A pop in his ears brought Mark back to the present. When the stewardess announced the plane’s initial approach into New York, he obediently returned his seat back and tray table to their original, upright, and locked positions, and checked his seat belt. Looking out at the tops of the thick, cumulus clouds, he wondered if he was in for his third rough landing of the day.
It don't mean nothing, he thought, repeating the mantra of the “grunts”, the soldiers who did the actual fighting in Viet Nam. After all, nothing could be rougher than this last year, unless you counted packing an M-16 in the ‘Nam.
Well, it hadn't been easy, he thought, and it sure as hell hadn't been fun. Still, for the time being at least, he was one up on both the VC who blinded him and the Army doctors who said he’d never see again.
He couldn’t suppress a grim smile of triumph. Any feelings of victory, however, were muted. A year after being wounded he was still flying to hospitals and the outlook for keeping some sight in his one remaining eye was uncertain. No longer having to fly while blind was a major, but still tenuous, achievement.

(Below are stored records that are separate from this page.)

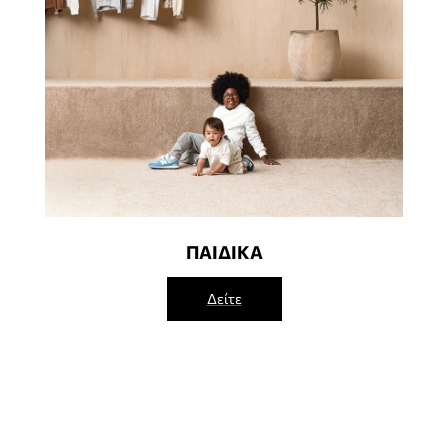
ΠΑΙΔΙΚΑ
Δείτε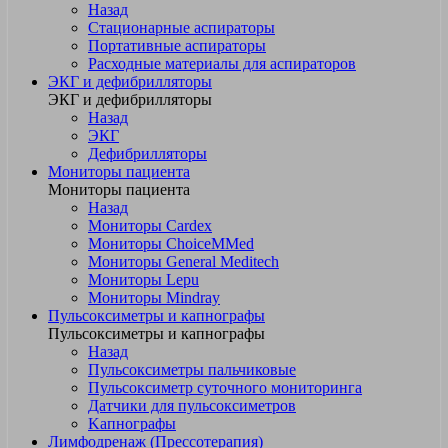
Назад
Стационарные аспираторы
Портативные аспираторы
Расходные материалы для аспираторов
ЭКГ и дефибрилляторы
ЭКГ и дефибрилляторы
Назад
ЭКГ
Дефибрилляторы
Мониторы пациента
Мониторы пациента
Назад
Мониторы Cardex
Мониторы ChoiceMMed
Мониторы General Meditech
Мониторы Lepu
Мониторы Mindray
Пульсоксиметры и капнографы
Пульсоксиметры и капнографы
Назад
Пульсоксиметры пальчиковые
Пульсоксиметр суточного мониторинга
Датчики для пульсоксиметров
Kапнографы
Лимфодренаж (Прессотерапия)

Sometimes he wondered if the rest of his life would be spent flying to hospitals. Before Viet Nam, he had cared about people and about making a difference. Back then, he wanted to become a lawyer then go into politics and fight the good fight.
Now, nothing seemed to matter, nothing seemed good or important. Even sex, sports, and having a good time held little more than a casual appeal. His only real goal was to finish the seemingly unending medical work on his eye.
Not for the first time, he wondered if he was destined to become just another aimless, wounded war “hero” in an era when wars and heroes were no longer in fashion. It wasn’t an appealing prospect but then, it didn’t mean nothing.
Using his rebuilt, if still imperfect right eye, he watched the waters of Long Island Sound rushing up to meet his plane. Instead of a cot in an Army tent in Da Nang, his destination today was New York City and a bed at the Manhattan VA Hospital. It wasn't what he wanted to be doing, of course. But it was one hell of an improvement over last year.
A moment after the runway appeared, the plane touched down with an almost imperceptible bump. One good landing out of three's not that bad, he decided. Maybe things are finally starting to go my way, even if my way today just leads to a VA hospital in New York.